Example 3 (Diagnosis)
Nicole went to a vegetarian restaurant. She ordered lentil soup. The waitress brought her a miso soup instead. (The reader is supposed to produce some explanations for what may have gone wrong: either the waitress or the cook misunderstood the order.)
We have argued zi17; izbi18 that modeling actors in a restaurant scenario as goal-driven intentional agents is needed in order to be able to process exceptional restaurant scenarios in addition to normal ones. We have proposed to use theories of intentions written in ASP bg05i or easily translatable into ASP thesisblount13; bgb15 to model the characters in a restaurant episode as intentional agents, and concluded that our methodology has a wider coverage than script-based approaches.

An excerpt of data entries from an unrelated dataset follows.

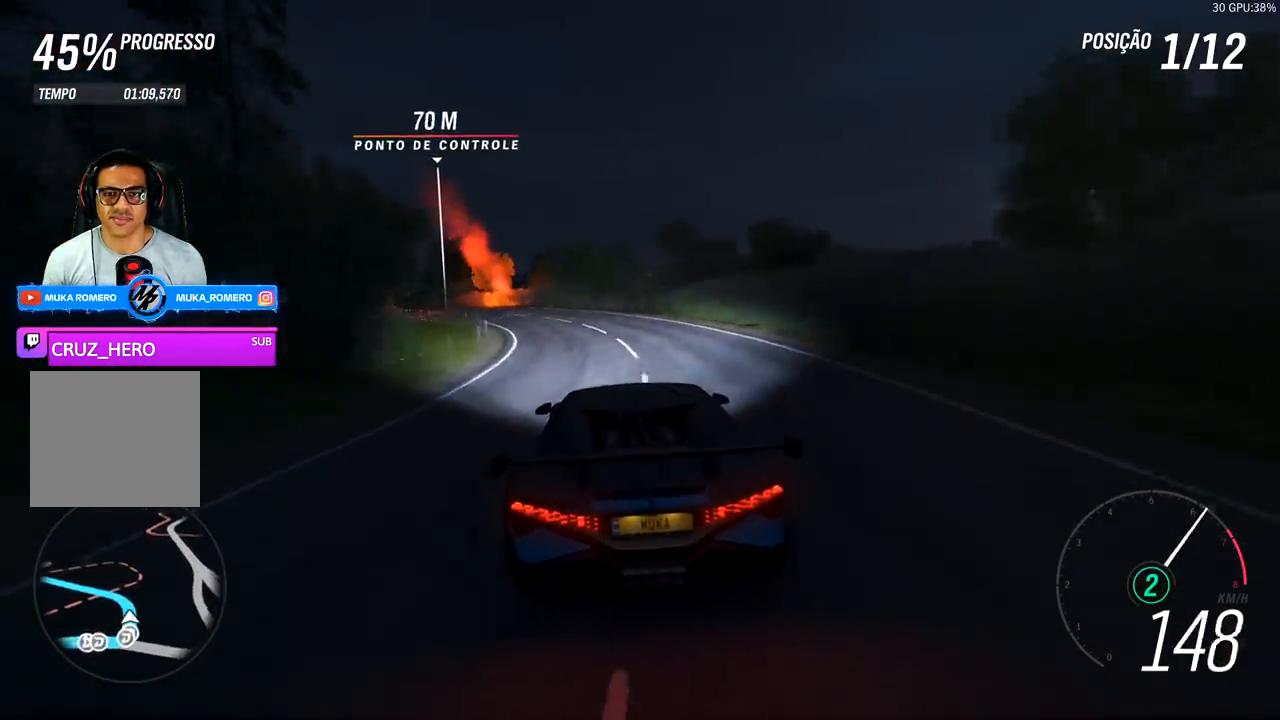
{"dt_ms": 500, "buttons": ["R2"], "left_stick": "left", "right_stick": "center", "events": [[300, "A", "down"], [300, "B", "down"], [400, "A", "up"], [400, "B", "up"]]}
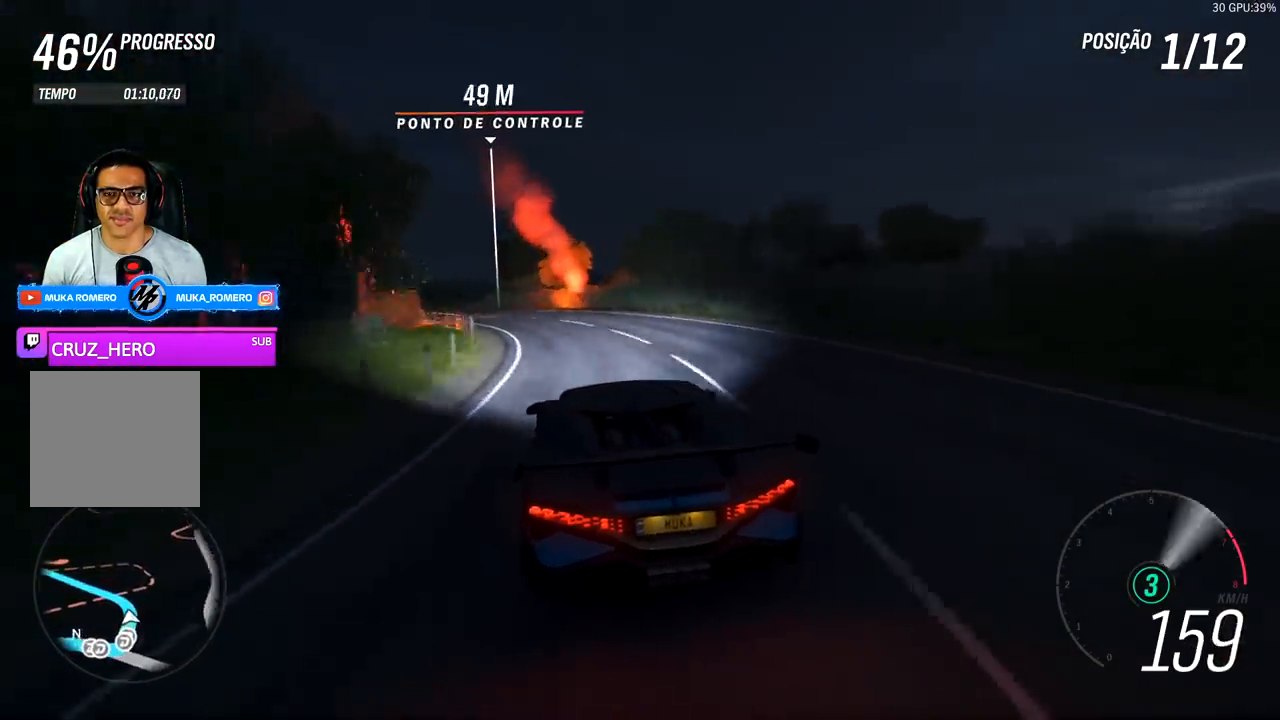
{"dt_ms": 500, "buttons": ["R2"], "left_stick": "down-left", "right_stick": "center", "events": [[500, "left_stick", "down-left"]]}
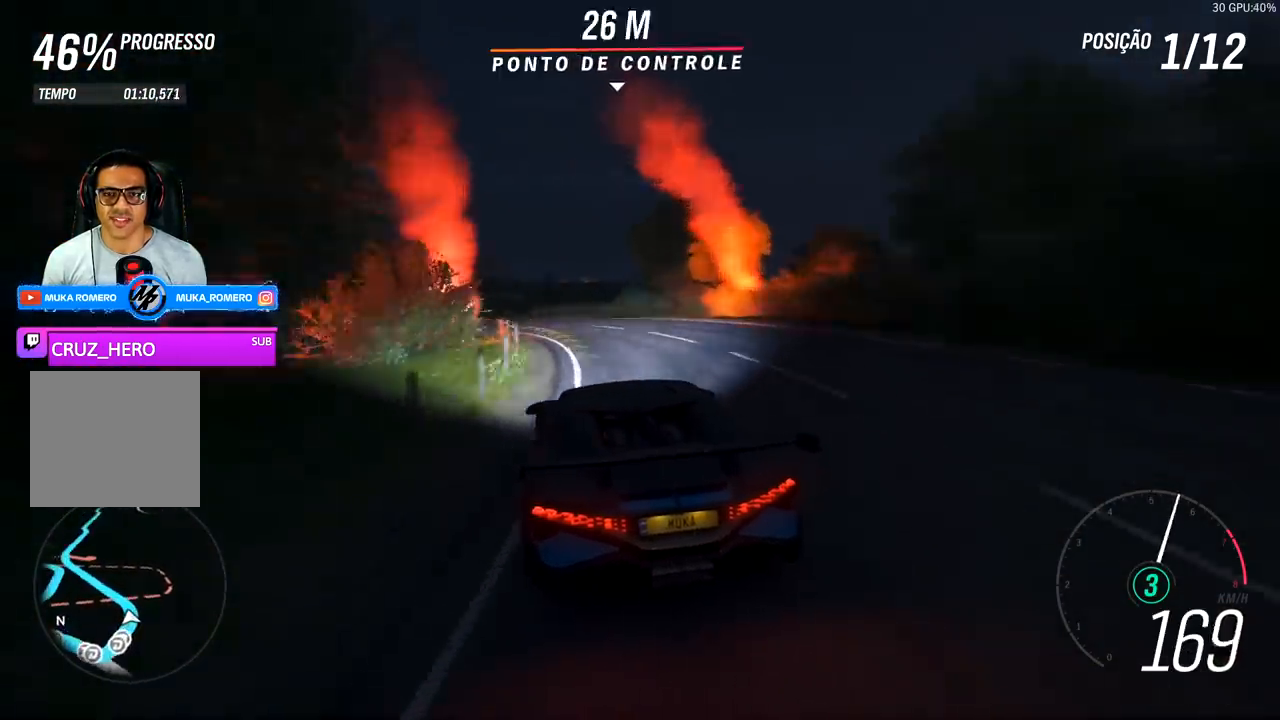
{"dt_ms": 500, "buttons": ["R2"], "left_stick": "down-left", "right_stick": "center", "events": []}
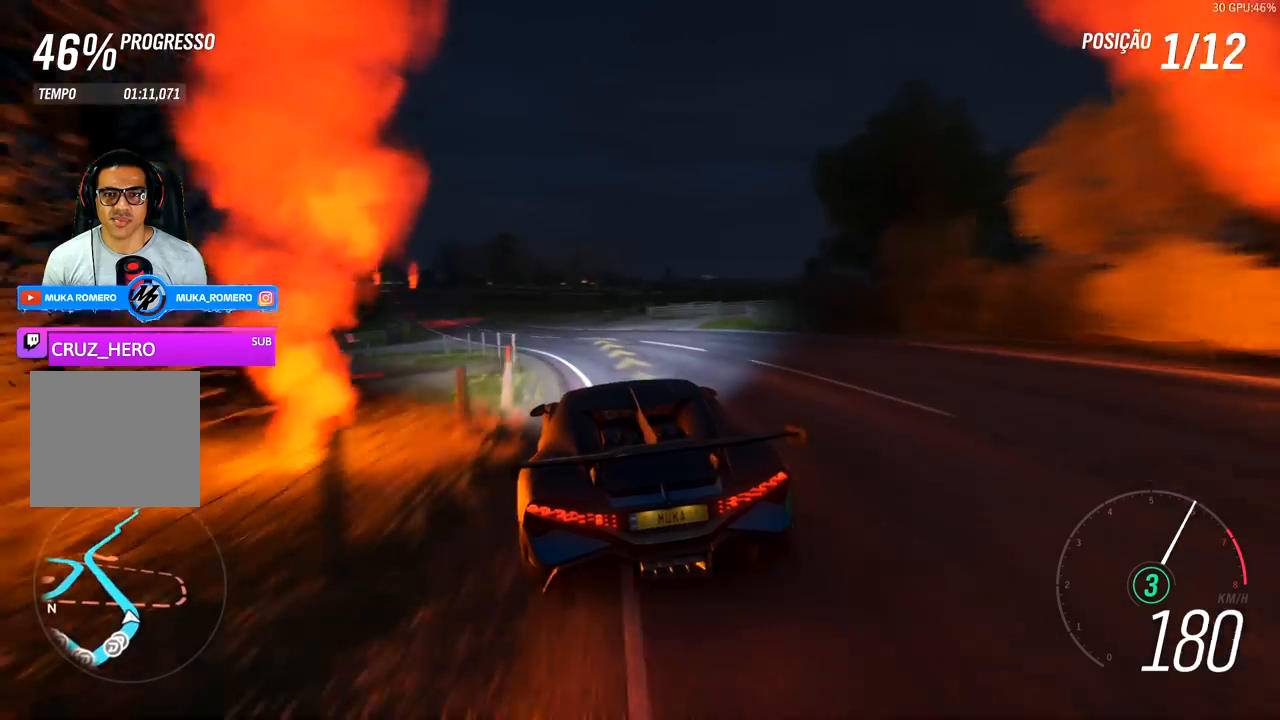
{"dt_ms": 500, "buttons": ["R2"], "left_stick": "down-left", "right_stick": "center", "events": []}
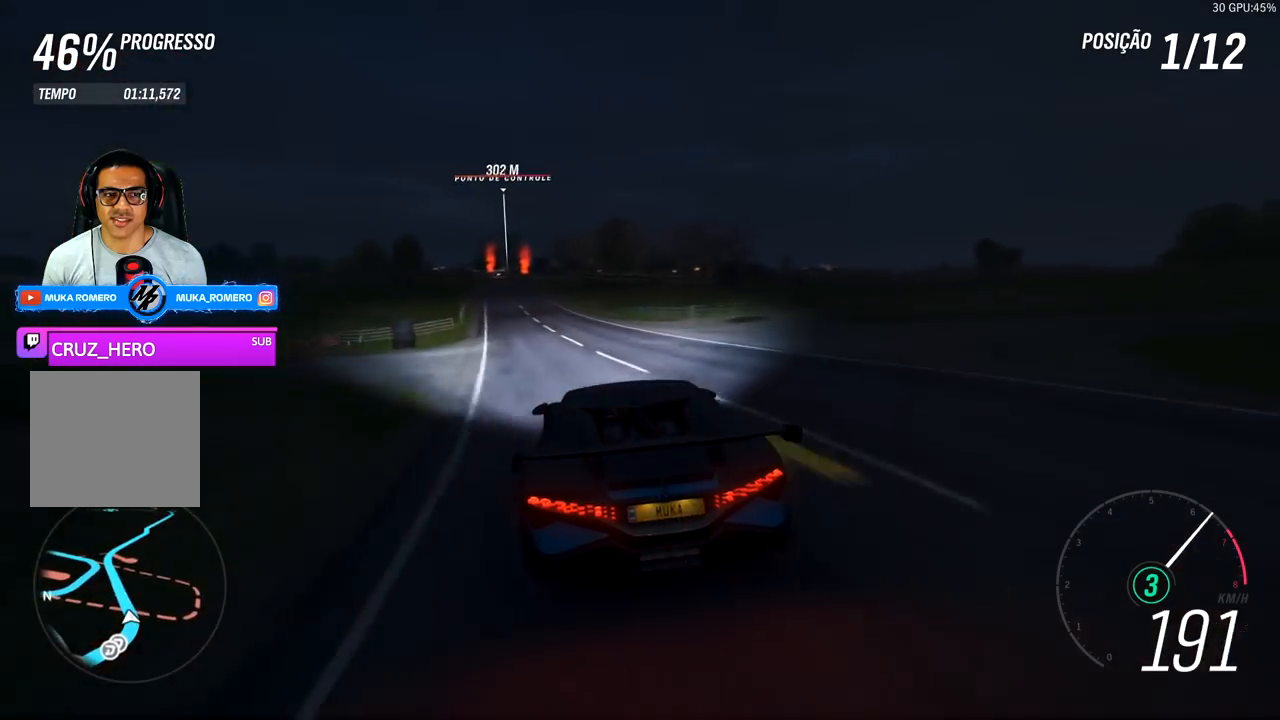
{"dt_ms": 500, "buttons": ["R2"], "left_stick": "center", "right_stick": "center", "events": [[300, "left_stick", "center"]]}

In this paper, we investigate remaining research questions related to the proposed methodology and present a corpus of restaurant stories that we built in order to evaluate our methodology, and which we make publicly available.
Our first research question studies the impact in terms of coverage and performance of modeling all characters in a restaurant scenario as goal-driven intentional agents as defined by Blount et al. bgb15 versus viewing only the main character, the customer, as such, and modeling other characters using a simpler theory of intentions by Baral and Gelfond bg05i. The second research question investigates the optimal structure for the representation of the stereotypical activity of dining at a restaurant from the point of view of each character. We envision the restaurant corpus that we constructed, restaurant-1.0, as a resource to be used in future research on stereotypical activities, but also a useful benchmark for the NLP, natural language understanding, KRR, and ASP communities.
The contributions of this work are as follows:
We demonstrate that, by using ASP theories of intentions, our proposed methodology can reason about exceptional scenarios that can not be processed using traditional, script-based approaches. Thus, we introduce and highlight an important application area for the ASP body of work on theories of intentions.
We indicate that modeling only the customer role as a goal-driven intentional agent presents advantages in terms of performance, while having only a moderate negative impact on coverage.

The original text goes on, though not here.